____ Extrait à lire

NÉPAL - Les dirigeants de trois organisations de défense des droits humains appellent à des sanctions ciblées

Index AI : ASA 31/019/2006

(Genève) Le roi Gyanendra du Népal, ainsi que les plus hauts fonctionnaires et chefs militaires népalais devraient être interdits d’entrée dans les autres pays et leurs avoirs personnels en dehors du pays devraient être gelés, ont déclaré Amnesty International, Human Rights Watch et la Commission internationale de juristes. Les trois organisations ont lancé cet appel au cours d’une rencontre internationale à Genève, organisée à l’initiative du gouvernement suisse pour évaluer le bilan du Népal en matière de droits humains.

Le roi Gyanendra a pris les pleins pouvoirs le 1er février 2005. De graves violations des droits humains se sont produites depuis, sous sa responsabilité et celle de ses collaborateurs ; des milliers d’opposants ont été arrêtés arbitrairement, des détenus soumis à des actes de torture et mauvais traitements et de sévères restrictions ont été imposées à la liberté de parole et de réunion. L’armée continue de bafouer le droit international humanitaire et relatif aux droits humains dans sa guerre contre les insurgés maoïstes.

Selon les organisations, les sanctions devraient viser les personnes directement responsables de la mise en place ou de l’application de politiques portant atteinte aux droits humains ; sont concernés le roi Gyanendra, son bras droit le vice-président du conseil des ministres Tulsi Giri, son ministre de l’Intérieur Kamal Thapa, son ministre de la Justice Niranja Thapa et son ministre de l’Information Srish Shamsher Rana. Les sanctions devraient également concerner les officiers en charge de la sécurité au plus haut niveau, comme le chef d’état-major de l’armée le général Pyar Jung Thapa, l’inspecteur général de la police Shyam Bhakta Thapa et l’inspecteur général de la force de police armée Shahabir Thapa.

« Le coût humain du conflit au Népal est catastrophique : il y a eu des morts, des « disparus », des femmes ont été agressées et violées, des enfants enlevés et enrôlés comme combattants et les opposants au régime sont arrêtés et enfermés, a déclaré Irene Khan, secrétaire générale d’Amnesty International. Le gouvernement du roi Gyanendra semble indifférent aux souffrances de son peuple. C’est maintenant à la communauté internationale de faire pression, au moyen de sanctions ciblées qui auront un impact direct sur le roi et son entourage. »

Pour les trois organisations de défense des droits humains, les sanctions ne devraient être levées que lorsqu’il apparaîtra clairement que le gouvernement du Népal a satisfait aux exigences énoncées par la Commission des droits de l’homme des Nations unies, dans sa résolution 2005 sur le Népal.

Les plus gros fournisseurs d’aide militaire au Népal - l’Inde, les États-Unis et le Royaume-Uni - ont déjà suspendu leurs transferts d’aide militaire létale au gouvernement du Népal. Les armées étrangères, celles de l’Inde, des États-Unis et du Royaume-Uni en particulier, devraient dire clairement qu’elles ne procèderont pas à des échanges normaux avec l’Armée royale népalaise tant qu’une amélioration notable du bilan de ce pays en matière de droits humains n’aura pas été constatée.

________

**Consigne:**
Dans le communiqué sur le Népal, recopiez à l'identique le passage qui s'ouvre sur les mots « (Genève) Le roi » et s'achève sur « de droits humains. ».

____ Données brutes

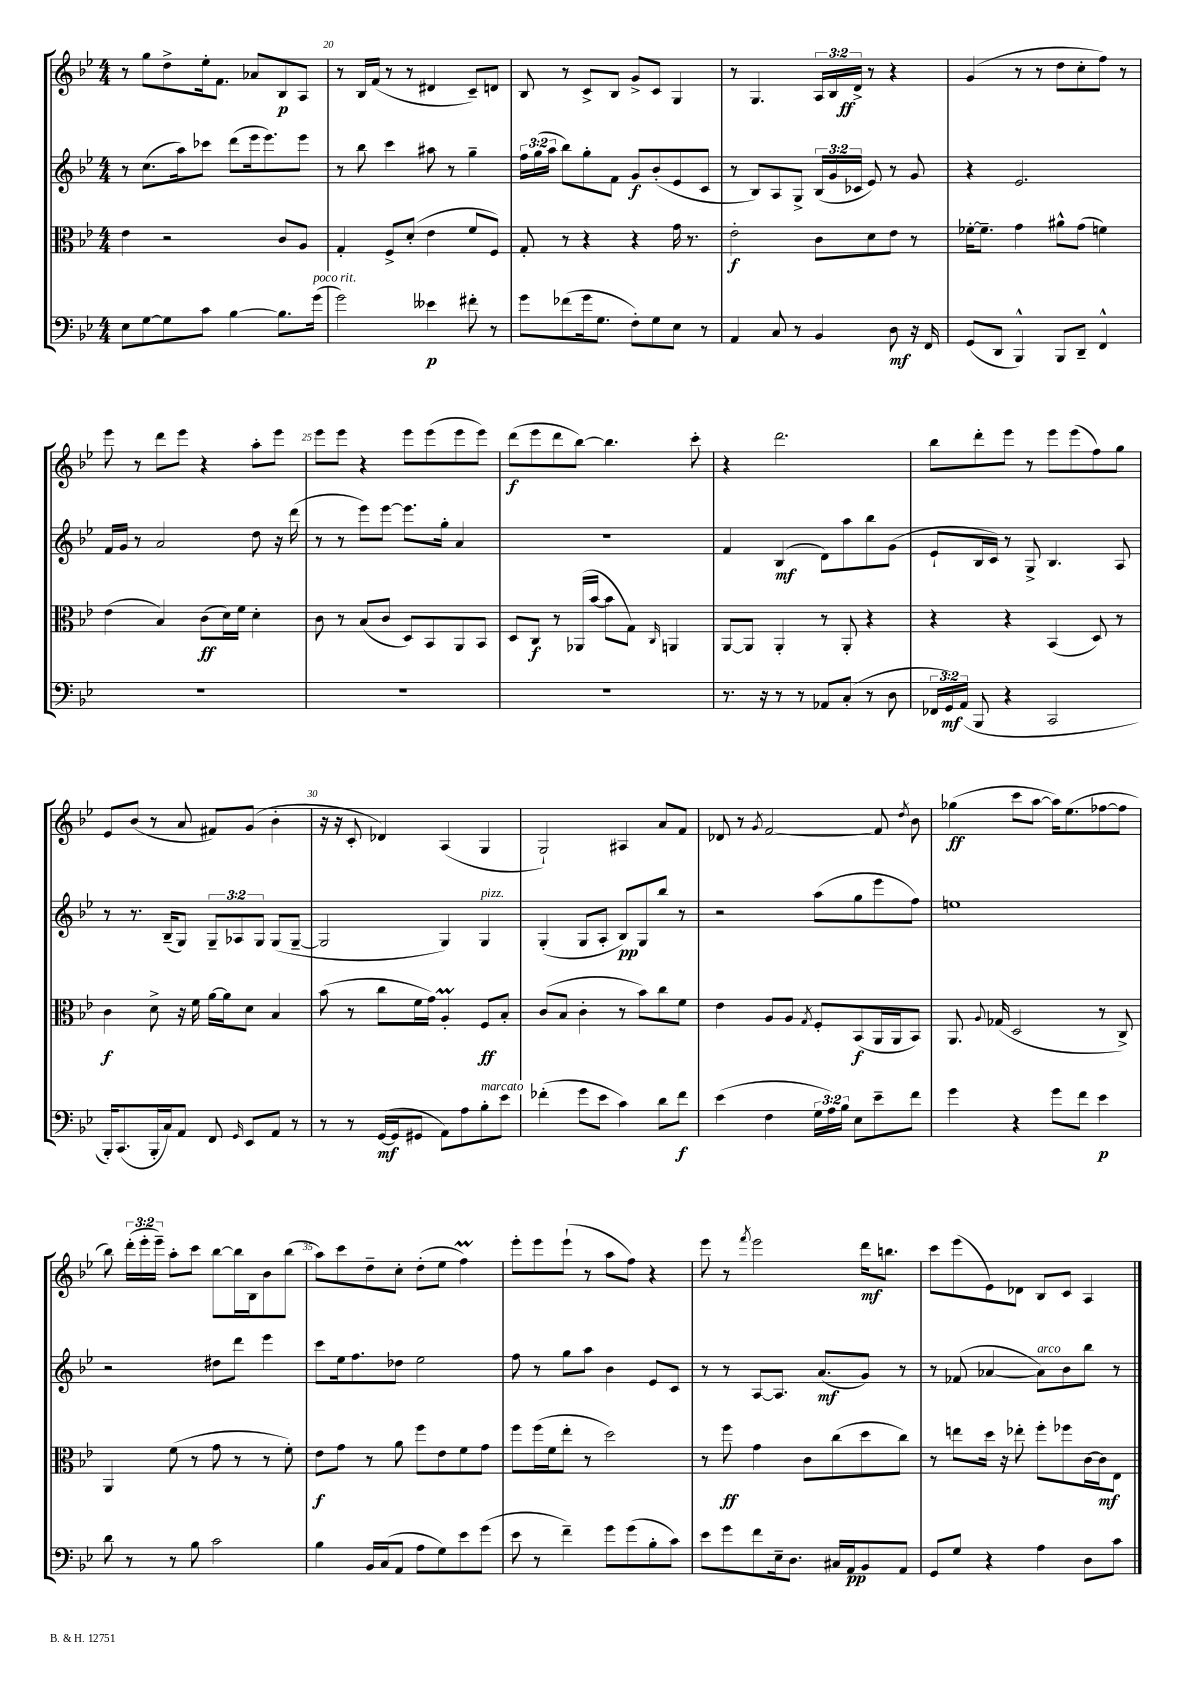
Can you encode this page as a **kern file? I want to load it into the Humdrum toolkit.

**kern	**dynam	**kern	**dynam	**kern	**dynam	**kern	**dynam
*part4	*part4	*part3	*part3	*part2	*part2	*part1	*part1
*staff4	*staff4	*staff3	*staff3	*staff2	*staff2	*staff1	*staff1
*clefF4	*	*clefC3	*	*clefG2	*	*clefG2	*
*k[b-e-]	*	*k[b-e-]	*	*k[b-e-]	*	*k[b-e-]	*
*M4/4	*	*M4/4	*	*M4/4	*	*M4/4	*
=19	=19	=19	=19	=19	=19	=19	=19
8E-\L	.	4e-\	.	8r	.	8r	.
[8G\	.	.	.	(8.cc\L	.	8gg\L	.
8G\]	.	2r	.	.	.	8dd^\	.
.	.	.	.	16aa\k)	.	.	.
8c\J	.	.	.	8ccc-X\J	.	16ee-'\k	.
.	.	.	.	.	.	8.f\J	.
[4B-\	.	.	.	(8ddd\L	.	.	.
.	.	.	.	16eee-\k	.	8a-X/L	.
.	.	.	.	8.eee-\)	.	.	.
8.B-\L]	.	8c/L	.	.	.	8B-/	p
.	.	8A/J	.	8eee-\J	.	8A/J	.
!LO:TX:a:i:t=poco rit.	!	!	!	!	!	!	!
(16g\Jk	.	.	.	.	.	.	.
=20	=20	=20	=20	=20	=20	=20	=20
2g\)	.	4G'/	.	8r	.	8r	.
.	.	.	.	8bb-\	.	16B-/LL	.
.	.	.	.	.	.	(16f/JJ	.
.	.	8F^/L	.	4ccc\	.	8r	.
.	.	(8d'/J	.	.	.	8r	.
4e--X\	p	4e-\	.	8aa#X\	.	4d#X/	.
.	.	.	.	8r	.	.	.
8f#X'\	.	8f/L	.	4gg~\	.	8c~/L)	.
8r	.	8F/J)	.	.	.	8dn/J	.
=21	=21	=21	=21	=21	=21	=21	=21
8g\L	.	8G'/	.	24ff\LL	.	8B-/	.
.	.	.	.	(24gg\	.	.	.
.	.	.	.	24aa\JJ	.	.	.
(8f-X\	.	8r	.	8bb-\L)	.	8r	.
16g\k	.	4r	.	8gg'\	.	8c^/L	.
8.G\J	.	.	.	.	.	.	.
.	.	.	.	8f\J	.	8B-/J	.
8F'\L)	.	4r	.	8g/L	f	8g^/L	.
8G\	.	.	.	(8b-'/	.	8c/J	.
8E-\J	.	16g\	.	8e-/	.	4G/	.
.	.	8.r	.	.	.	.	.
8r	.	.	.	8c/J	.	.	.
=22	=22	=22	=22	=22	=22	=22	=22
4AA/	.	2e-'\	f	8r	.	8r	.
.	.	.	.	8B-/L)	.	4.G/	.
8C/	.	.	.	8A/	.	.	.
8r	.	.	.	8G^/J	.	.	.
4BB-/	.	8c\L	.	(24B-/LL	.	24A/LL	.
.	.	.	.	24g/	.	24B-/	.
.	.	.	.	24c-X/JJ	.	24d^/JJ	ff
.	.	8d\	.	8e-/)	.	8r	.
8D\	mf	8e-\J	.	8r	.	4r	.
16r	.	8r	.	8g/	.	.	.
16FF/	.	.	.	.	.	.	.
=23	=23	=23	=23	=23	=23	=23	=23
(8GG/L	.	[16f-X'\KL	.	4r	.	(4g/	.
.	.	8.f-~\J]	.	.	.	.	.
8DD/J	.	.	.	.	.	.	.
4BBB-^^/)	.	4g\	.	2.e-/	.	8r	.
.	.	.	.	.	.	8r	.
8BBB-/L	.	8a#X^^\L	.	.	.	8dd\L	.
8DD~/J	.	(8g\J	.	.	.	8cc'\	.
4FF^^/	.	4fn\)	.	.	.	8ff\J)	.
.	.	.	.	.	.	8r	.
!!LO:LB:g=z
=24	=24	=24	=24	=24	=24	=24	=24
1r	.	(4e-\	.	16f/LL	.	8eee-\	.
.	.	.	.	16g/JJ	.	.	.
.	.	.	.	8r	.	8r	.
.	.	4B-/)	.	2a/	.	8ddd\L	.
.	.	.	.	.	.	8eee-\J	.
.	.	(8c\L	ff	.	.	4r	.
.	.	16d\L)	.	.	.	.	.
.	.	16f\JJ	.	.	.	.	.
.	.	4d'\	.	8dd\	.	8aa'\L	.
.	.	.	.	16r	.	8eee-\J	.
.	.	.	.	(16ddd\	.	.	.
=25	=25	=25	=25	=25	=25	=25	=25
1r	.	8c\	.	8r	.	8eee-\L	.
.	.	8r	.	8r	.	8eee-\J	.
.	.	(8B-/L	.	8eee-\L)	.	4r	.
.	.	8c/J	.	[8eee-\J	.	.	.
.	.	8D/L)	.	8.eee-\L]	.	8eee-\L	.
.	.	8BB-/	.	.	.	(8eee-\	.
.	.	.	.	16gg'\Jk	.	.	.
.	.	8AA/	.	4a/	.	8eee-\	.
.	.	8BB-/J	.	.	.	8eee-\J)	.
=26	=26	=26	=26	=26	=26	=26	=26
1r	.	8D/L	.	1r	.	(8ddd\L	f
.	.	8C/J	f	.	.	8eee-\	.
.	.	8r	.	.	.	8ddd\	.
.	.	(16AA-X/LL	.	.	.	[8bb-\J)	.
.	.	[16b-/JJ	.	.	.	.	.
.	.	8b-\L]	.	.	.	4.bb-\]	.
.	.	8G\J)	.	.	.	.	.
.	.	16qqC/	.	.	.	.	.
.	.	4AAn/	.	.	.	.	.
.	.	.	.	.	.	8ccc'\	.
=27	=27	=27	=27	=27	=27	=27	=27
8.r	.	[8AA/L	.	4f/	.	4r	.
.	.	8AA/J]	.	.	.	.	.
16r	.	.	.	.	.	.	.
8r	.	4AA'/	.	(4B-/	mf	2.ddd\	.
8r	.	.	.	.	.	.	.
8AA-X/L	.	8r	.	8d\L)	.	.	.
(8C'/J	.	8AA'/	.	8aa\	.	.	.
8r	.	4r	.	8bb-\	.	.	.
8D\	.	.	.	(8g\J	.	.	.
=28	=28	=28	=28	=28	=28	=28	=28
24FF-X/LL	.	4r	.	8e-`/L	.	8bb-\L	.
24GG/)	mf	.	.	.	.	.	.
(24AA/JJ	.	.	.	.	.	.	.
8BBB-/	.	.	.	16B-/L	.	8ddd'\	.
.	.	.	.	16c/JJ)	.	.	.
4r	.	4r	.	8r	.	8eee-\J	.
.	.	.	.	8G^/	.	8r	.
2CC/	.	(4BB-/	.	4.B-/	.	8eee-\L	.
.	.	.	.	.	.	(8eee-\	.
.	.	8D/)	.	.	.	8ff\)	.
.	.	8r	.	8A/	.	8gg\J	.
!!LO:LB:g=z
=29	=29	=29	=29	=29	=29	=29	=29
16BBB-'/KL)	.	4c\	f	8r	.	8e-/L	.
(8.CC/	.	.	.	.	.	.	.
.	.	.	.	8.r	.	(8b-/J	.
16BBB-'/L	.	8d^\	.	.	.	8r	.
16C/J)	.	.	.	(16B-~/KL	.	.	.
8AA/J	.	16r	.	8G/J)	.	8a/	.
.	.	16f\	.	.	.	.	.
8FF/	.	[16a\LL	.	12G~/L	.	8f#X/L)	.
.	.	16a\J]	.	.	.	.	.
.	.	.	.	12A-X/	.	.	.
16qqGG/	.	.	.	.	.	.	.
8EE-/L	.	8d\J	.	.	.	(8g/J	.
.	.	.	.	12G/J	.	.	.
8AA/J	.	4B-/	.	(8G/L	.	4b-'\	.
8r	.	.	.	[8G~/J	.	.	.
=30	=30	=30	=30	=30	=30	=30	=30
8r	.	(8b-\	.	2G/]	.	16r	.
.	.	.	.	.	.	16r	.
8r	.	8r	.	.	.	8c'/	.
([16GG/LL	mf	8cc\L	.	.	.	4d-X/)	.
16GG/J]	.	.	.	.	.	.	.
8GG#X/J	.	16f\L	.	.	.	.	.
.	.	16g\JJ)	.	.	.	.	.
8AA\L)	.	4Am'/	.	4G/)	.	(4A/	.
8A\	.	.	.	.	.	.	.
!	!	!	!	!LO:TX:a:i:t=pizz.	!	!	!
!LO:TX:a:i:t=marcato	!	!	!	!	!	!	!
8B-'\	.	8F/L	ff	4G/	.	4G/	.
8e-\J	.	8B-'/J	.	.	.	.	.
=31	=31	=31	=31	=31	=31	=31	=31
(4f-X'\	.	(8c/L	.	(4G'/	.	2G`/)	.
.	.	8B-/J	.	.	.	.	.
8g\L	.	4c'\	.	8G/L	.	.	.
8e-\J	.	.	.	8A'/J	.	.	.
4c\)	.	8r	.	8B-/L)	pp	4A#X/	.
.	.	8b-\L)	.	8G/	.	.	.
8d\L	.	8cc\	.	8bb-/J	.	8a/L	.
8f-\J	f	8f\J	.	8r	.	8f/J	.
=32	=32	=32	=32	=32	=32	=32	=32
(4e-\	.	4e-\	.	2r	.	8d-X/	.
.	.	.	.	.	.	8r	.
.	.	.	.	.	.	8qg/	.
4F\	.	8A/L	.	.	.	[2f/	.
.	.	8A/J	.	.	.	.	.
.	.	8qG/	.	.	.	.	.
24G\LL	.	8F'/L	.	(8aa\L	.	.	.
24A\)	.	.	.	.	.	.	.
24B-\JJ	.	.	.	.	.	.	.
8E-\L	.	(8BB-/	f	8gg\	.	.	.
8e-~\	.	16AA/L	.	8eee-\	.	8f/]	.
.	.	16AA/J	.	.	.	.	.
.	.	.	.	.	.	8qdd/	.
8f\J	.	8BB-/J)	.	8ff\J)	.	8b-\	.
=33	=33	=33	=33	=33	=33	=33	=33
4g\	.	8.AA/	.	1een	.	(4gg-X\	ff
.	.	8qqA/	.	.	.	.	.
.	.	(16G-X/	.	.	.	.	.
4r	.	2D/	.	.	.	8ccc\L	.
.	.	.	.	.	.	[8aa\J	.
8g\L	.	.	.	.	.	16aa\KL])	.
.	.	.	.	.	.	(8.ee-\	.
8f\J	.	.	.	.	.	.	.
4e-\	p	8r	.	.	.	[8ff-X\	.
.	.	8C^/)	.	.	.	8ff-\J]	.
!!LO:LB:g=z
=34	=34	=34	=34	=34	=34	=34	=34
8d\	.	4AA/	.	2r	.	8bb-\)	.
8r	.	.	.	.	.	(24ddd'\LL	.
.	.	.	.	.	.	24eee-'\	.
.	.	.	.	.	.	24eee-~\JJ)	.
8r	.	(8f\	.	.	.	8aa'\L	.
8B-\	.	8r	.	.	.	8ccc\J	.
2c\	.	8g\	.	8dd#X\L	.	[8bb-\L	.
.	.	8r	.	8ddd\J	.	16bb-\L]	.
.	.	.	.	.	.	16B-\J	.
.	.	8r	.	4eee-\	.	8b-\	.
.	.	8f'\)	.	.	.	(8bb-\J	.
=35	=35	=35	=35	=35	=35	=35	=35
4B-\	.	8e-\L	f	8ccc\L	.	8aa\L)	.
.	.	8g\J	.	16ee-\k	.	8ccc\	.
.	.	.	.	8.ff\	.	.	.
16BB-/LL	.	8r	.	.	.	8dd~\	.
(16C/J	.	.	.	.	.	.	.
8AA/J	.	8a\	.	8dd-X\J	.	8cc'\J	.
8A\L	.	8ff\L	.	2ee-\	.	(8dd'\L	.
8G\)	.	8e-\	.	.	.	8ee-\J	.
8e-\	.	8f\	.	.	.	4ffM\)	.
(8g\J	.	8g\J	.	.	.	.	.
=36	=36	=36	=36	=36	=36	=36	=36
8e-\	.	8ff\L	.	8ff\	.	8eee-'\L	.
8r	.	(16ff\L	.	8r	.	8eee-\	.
.	.	16f\J	.	.	.	.	.
4f~\)	.	8ee-'\J	.	8gg\L	.	(8eee-`\J	.
.	.	8r	.	8aa\J	.	8r	.
8g\L	.	2dd\)	.	4b-\	.	8aa\L	.
(8g\	.	.	.	.	.	8ff\J)	.
8B-'\	.	.	.	8e-/L	.	4r	.
8c\J)	.	.	.	8c/J	.	.	.
=37	=37	=37	=37	=37	=37	=37	=37
8e-\L	.	8r	.	8r	.	8eee-\	.
8g\	.	8ff\	ff	8r	.	8r	.
.	.	.	.	.	.	8qfff/	.
8f\	.	4g\	.	[8A/L	.	2eee-\	.
16E-~\k	.	.	.	8.A/J]	.	.	.
8.D\J	.	.	.	.	.	.	.
.	.	8c\L	.	.	.	.	.
.	.	.	.	(8.a/L	mf	.	.
16C#X/LL	.	(8cc\	.	.	.	.	.
16AA/J	pp	.	.	.	.	.	.
8BB-/	.	8dd\	.	8g/J)	.	16ddd\KL	mf
.	.	.	.	.	.	8.bbn\J	.
8AA/J	.	8cc\J)	.	8r	.	.	.
=38	=38	=38	=38	=38	=38	=38	=38
8GG/L	.	8r	.	8r	.	8ccc\L	.
8G/J	.	8een\L	.	(8f-X/	.	(8eee-\	.
4r	.	16dd\Jk	.	[4a-X/	.	8e-\)	.
.	.	16r	.	.	.	.	.
.	.	8ee-X'\	.	.	.	8d-X\J	.
!	!	!	!	!LO:TX:a:i:t=arco	!	!	!
4A\	.	8ff'\L	.	8a-\L])	.	8B-/L	.
.	.	8ff-X\	.	8b-\	.	8c/J	.
8D\L	.	[16c\L	.	8bb-\J	.	4A/	.
.	.	16c\J]	mf	.	.	.	.
8c\J	.	8E-\J	.	8r	.	.	.
==	==	==	==	==	==	==	==
*-	*-	*-	*-	*-	*-	*-	*-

________

**Résultat:**
(Genève) Le roi Gyanendra du Népal, ainsi que les plus hauts fonctionnaires et chefs militaires népalais devraient être interdits d’entrée dans les autres pays et leurs avoirs personnels en dehors du pays devraient être gelés, ont déclaré Amnesty International, Human Rights Watch et la Commission internationale de juristes. Les trois organisations ont lancé cet appel au cours d’une rencontre internationale à Genève, organisée à l’initiative du gouvernement suisse pour évaluer le bilan du Népal en matière de droits humains.